教科書も全て学校に置いてきてしまったため、勉強という勉強はせいぜいノートを見返すことぐらいしかできない。私物も海を渡るさいに大部分を始末してしまったため、掃除と言えるほどの掃除はほとんどする必要がなかった。


 気づけば俺は自分のパソコンを立ち上げていた。巡回しているニュースサイトをブックマーク経由で片っ端から開くも、数分もすれば見るものは無くなってしまう。世界が平和なのは良いが、こうなると間が持てない。

 そうして俺は最終手段として、同じくブックマークされていた動画配信サービスのリンクをクリックした。何か適当に映画でも見ていれば、時間は否が応でも過ぎていくことだろう。そう思っていた時、視界に飛び込んできたのは、最新配信のドラマのバナーの下にある、「もう一度見る」という項目だ。そしてそこに躍る『キャンディロット・インター』の文字。渡米前に妹と一緒に見ていた、アメリカのラブコメドラマだ。


 ――あのトリクシー・コーウェンが出演していたドラマ。


 俺はほとんど無意識的にそのリンクをクリックして、シーズン3の動画一覧を開く。

 その中のサムネイルの一つとして表示されているのは、得意げな笑みを浮かべる、トリクシー・コーウェンが演じる中学生チアリーダーのバーナデットの姿だ。


 胸がずきりと痛む。でも、どういうわけか俺はそのアイコンをクリックして、動画を再生していた。


『キャンディロット・インター』はアメリカの架空の中学校を舞台に繰り広げられる、ティーン向けのドラマだ。誰が誰に恋したとか、誰のダンスの相手が誰だとか、そういう甘酸っぱいストーリーがこれでもかというぐらい詰まっている。有名な俳優が次々と配役されることから、日本でもそれなりに話題になったシリーズだ。主人公のアレックスはイケメンでスポーツ万能だがどこか鈍感。それを支えるのがヒロインのエリザベス。
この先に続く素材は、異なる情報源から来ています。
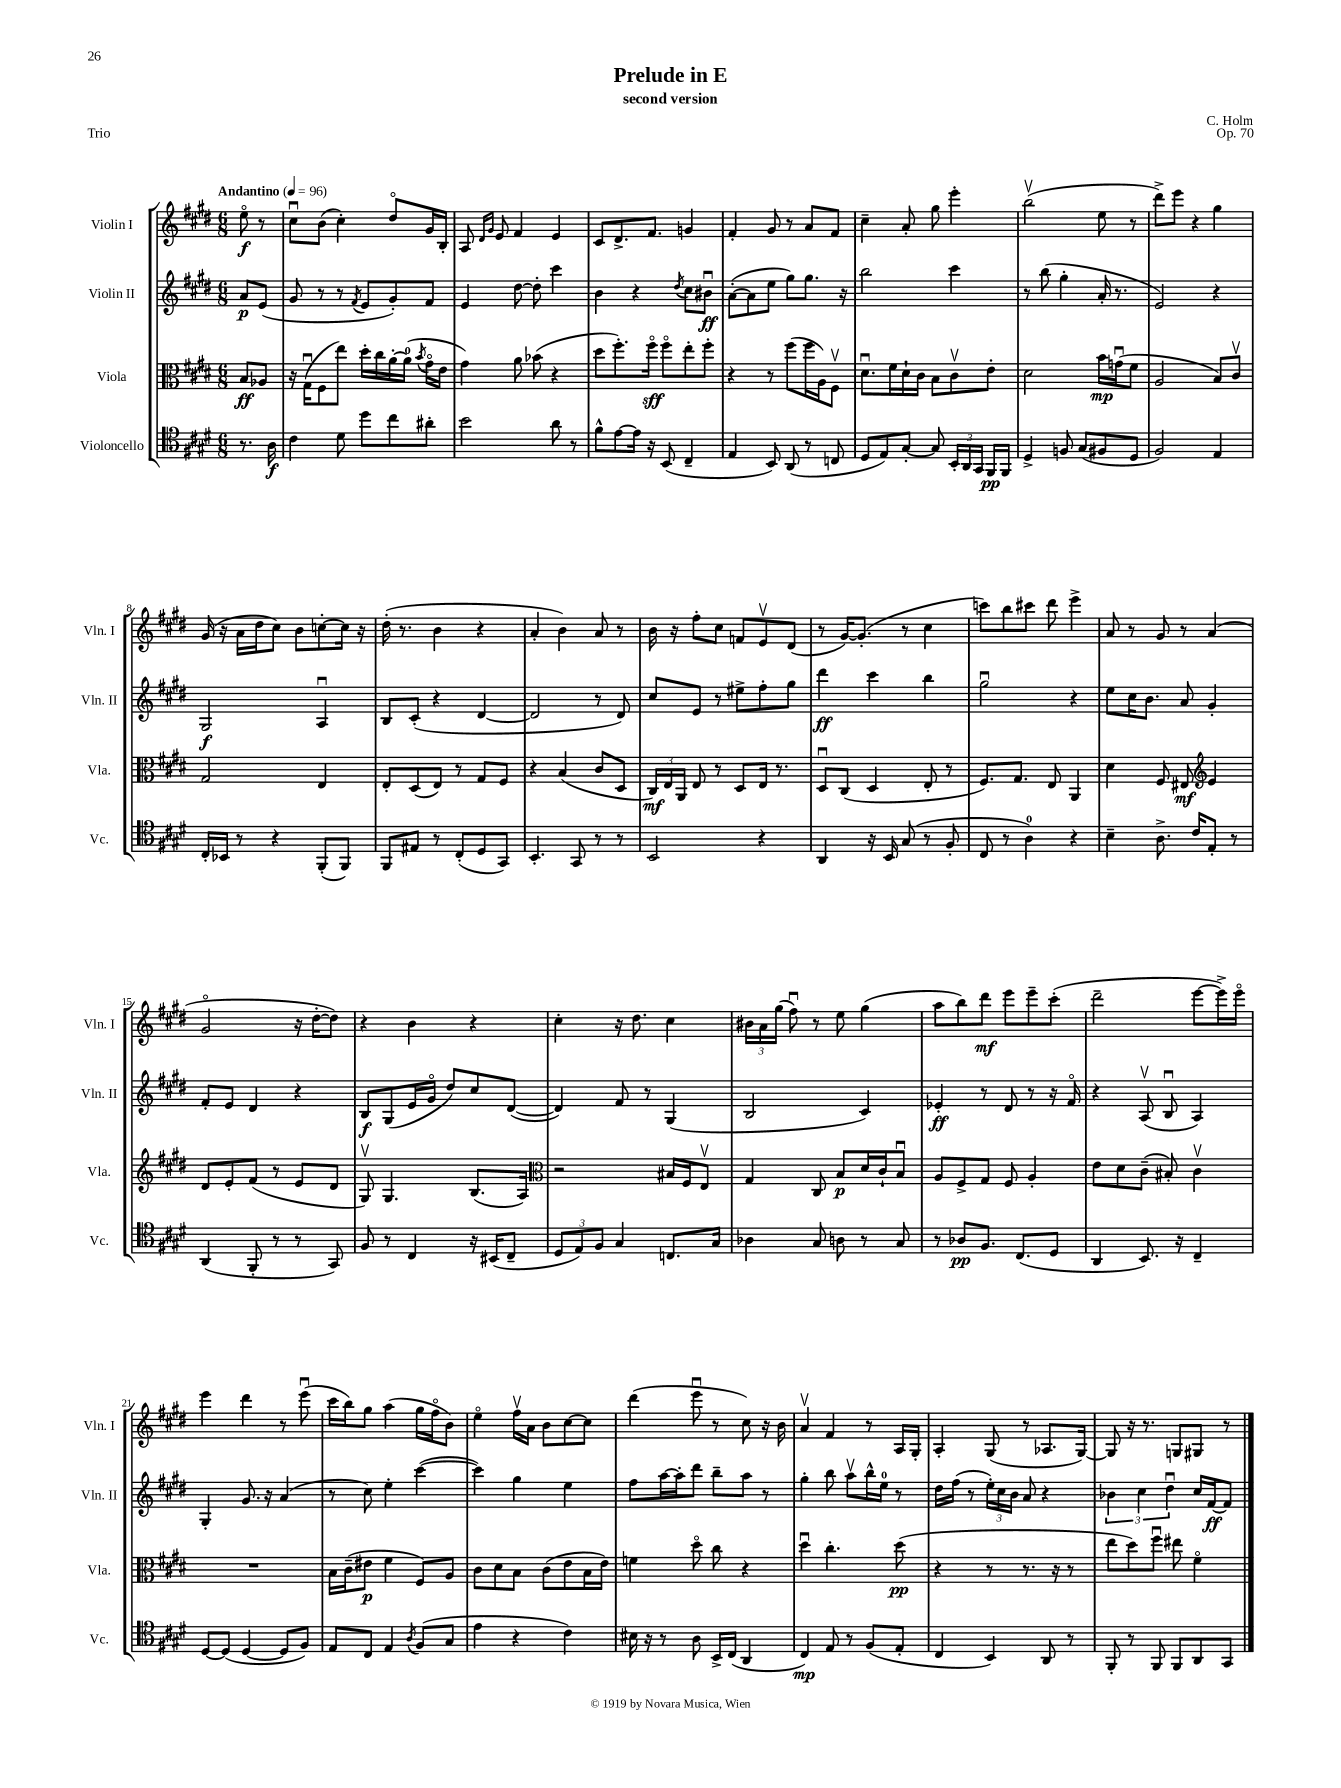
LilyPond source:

容姿端麗、学業優秀、まさに絵に描いたような完璧超人で、実際各エピソードで急にバスケが得意という設定が追加されたり、実はパラグライダーの操縦に長けていたりとどこかの英国スパイもびっくりなご都合主義的キャラクターである。


 シーズン3に登場するバーナデットは、主人公アレックスが惚れてしまう、かわいいチアリーダーという設定のキャラクターだ。

 正直、行き当たりばったりで作られたキャラクターのように感じられる。落としてしまったボールを追いかけてグラウンドまでやってきたアレックスが、バーナデットが一人で健気に苦手なチアの振り付けの練習をしているところに遭遇するのだ。肩の上に立ってポーズをとるという部分の練習がしたいというバーナデットの願いを叶えるために、アレックスはバーナデットを抱えるのだが、そこで二人は見つめ合い恋に落ちる……。
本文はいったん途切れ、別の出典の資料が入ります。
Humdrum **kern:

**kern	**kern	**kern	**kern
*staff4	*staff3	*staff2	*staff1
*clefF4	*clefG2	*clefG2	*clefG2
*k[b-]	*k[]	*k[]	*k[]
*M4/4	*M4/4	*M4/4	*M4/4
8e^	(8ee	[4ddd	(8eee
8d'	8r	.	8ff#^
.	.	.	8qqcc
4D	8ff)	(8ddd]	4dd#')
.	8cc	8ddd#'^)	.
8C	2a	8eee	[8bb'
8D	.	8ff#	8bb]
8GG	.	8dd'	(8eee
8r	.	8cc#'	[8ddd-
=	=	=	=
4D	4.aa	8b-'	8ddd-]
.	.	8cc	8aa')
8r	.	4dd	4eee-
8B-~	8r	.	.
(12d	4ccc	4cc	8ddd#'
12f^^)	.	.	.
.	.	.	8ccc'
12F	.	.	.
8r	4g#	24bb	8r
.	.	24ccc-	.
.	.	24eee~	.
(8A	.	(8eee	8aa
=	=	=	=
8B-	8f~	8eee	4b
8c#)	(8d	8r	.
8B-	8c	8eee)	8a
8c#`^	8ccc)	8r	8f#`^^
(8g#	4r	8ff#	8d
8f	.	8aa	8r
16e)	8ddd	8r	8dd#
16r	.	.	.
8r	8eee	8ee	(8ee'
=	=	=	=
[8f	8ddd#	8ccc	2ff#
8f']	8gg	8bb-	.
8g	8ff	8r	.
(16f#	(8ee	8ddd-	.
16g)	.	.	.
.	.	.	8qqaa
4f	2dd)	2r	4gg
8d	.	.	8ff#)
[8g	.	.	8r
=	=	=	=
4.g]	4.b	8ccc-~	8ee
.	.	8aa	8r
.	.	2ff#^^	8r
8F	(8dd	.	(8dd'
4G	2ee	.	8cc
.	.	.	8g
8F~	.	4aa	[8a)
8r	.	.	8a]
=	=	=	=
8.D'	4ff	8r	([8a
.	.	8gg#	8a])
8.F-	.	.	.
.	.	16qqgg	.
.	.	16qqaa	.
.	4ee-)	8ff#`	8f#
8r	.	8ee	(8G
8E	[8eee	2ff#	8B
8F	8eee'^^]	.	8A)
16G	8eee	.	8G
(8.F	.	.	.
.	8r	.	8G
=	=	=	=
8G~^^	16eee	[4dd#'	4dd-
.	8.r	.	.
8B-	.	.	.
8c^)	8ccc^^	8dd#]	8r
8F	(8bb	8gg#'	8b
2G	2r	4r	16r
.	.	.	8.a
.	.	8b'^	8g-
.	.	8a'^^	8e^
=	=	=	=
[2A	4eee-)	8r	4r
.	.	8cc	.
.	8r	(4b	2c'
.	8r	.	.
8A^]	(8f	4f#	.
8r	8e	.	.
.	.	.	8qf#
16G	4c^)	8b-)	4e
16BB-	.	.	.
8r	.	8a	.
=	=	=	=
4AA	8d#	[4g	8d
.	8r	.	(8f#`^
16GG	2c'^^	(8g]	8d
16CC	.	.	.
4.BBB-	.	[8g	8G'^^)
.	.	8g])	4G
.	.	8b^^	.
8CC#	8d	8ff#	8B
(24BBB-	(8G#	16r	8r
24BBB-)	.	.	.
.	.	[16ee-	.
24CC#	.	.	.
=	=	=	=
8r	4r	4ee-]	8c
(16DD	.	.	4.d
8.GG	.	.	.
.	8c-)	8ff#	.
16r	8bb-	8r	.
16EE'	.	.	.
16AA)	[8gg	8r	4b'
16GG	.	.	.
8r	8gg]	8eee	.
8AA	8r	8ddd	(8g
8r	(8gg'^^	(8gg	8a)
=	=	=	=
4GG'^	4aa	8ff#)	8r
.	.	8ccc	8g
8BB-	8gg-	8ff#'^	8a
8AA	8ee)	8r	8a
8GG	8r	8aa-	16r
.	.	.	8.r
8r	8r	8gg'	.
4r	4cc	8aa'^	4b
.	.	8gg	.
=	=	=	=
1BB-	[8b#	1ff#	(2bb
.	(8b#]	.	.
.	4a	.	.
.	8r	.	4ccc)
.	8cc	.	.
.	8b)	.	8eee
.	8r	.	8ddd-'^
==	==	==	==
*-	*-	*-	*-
 正直、なぜバーナデットは一人なのか、そしてなぜ唐突に今までボールなんて扱ったことがなかったアレックスが思い立ってボール遊びに興じ始めるのか、そして急に組体操をしたいと言い出すファンキーさとツッコミどころが満載なのだが、そこは全てすっ飛ばして物語はどんどん展開していく。

 このままではアレックスを取られてしまう、とエリザベスが急遽チア部に入部するというめちゃくちゃなストーリーを辿るのだが、「アメリカならあり得るかもしれない」と日本人の視聴者はついつい納得して見てしまうのだ。いや、アメリカでも人気ドラマであったことから、普通に受け入れられていたのか。とにかく、よくわからない世界である。まぁ、子供向けの番組なのだから面白ければ多少ストーリーに粗があるぐらい、指摘する方が野暮というものだろう。


 しかしバーナデットは確かにかわいい。快活なチアリーダーで、ちょっとドジで抜けているところがあるけれども、健気にチアの練習をしている……。あのトゲトゲしているトリクシーと同一人物とは思えないぐらい、女性らしくて、守ってあげたくなるような愛くるしさがある。


 声も学校で聞いたトリクシーの声とはまるで違う。今思えば、ドラマの中のトリクシーは裏声を出しているのだろうな、と気付かせてくれる。

 タイトな服を着て、中学生らしからぬグラマラスなボディーを見せつけ、それでもあどけなさが残る顔つきにギャップを感じさせる――確かにバーナデットはかわいいのだが、どこか違和感が残る。


 それはきっと、昨日、あの涙で目を腫らしたトリクシーの姿を俺は見ているからだ。その対比で考えると、このドラマの中に出てくるトリクシーは偽物くさいのだ。


『キャンディロット・インター』のストーリーはさらに急展開を見せて、チア部に突如入部したエリザベスとバーナデットのチア対決が始まる。結局引き分けで終わったのだが、自分のために一生懸命苦手な(と言っても完璧にこなすのだが)チアを練習してくれたエリザベスにアレックスが惚れ直して、バーナデットは負けを認める。

……そして最後は、遠征のために隣の州へと向かった飛行機が墜落し、バーナデットもろともチア部の面々は『キャンディロット・インター』を退場するのである。

……今見ても本当に酷い。


 しかし改めてドラマを見ることで、気づけることがあったのは事実だ。

 バーナデットはかわいい。だがそれ以上に、本物のトリクシーはかわいい。


 ブルーだった週末を少しでも和らげて、これからまた会おうと、そう決心させてくれるドラマだった。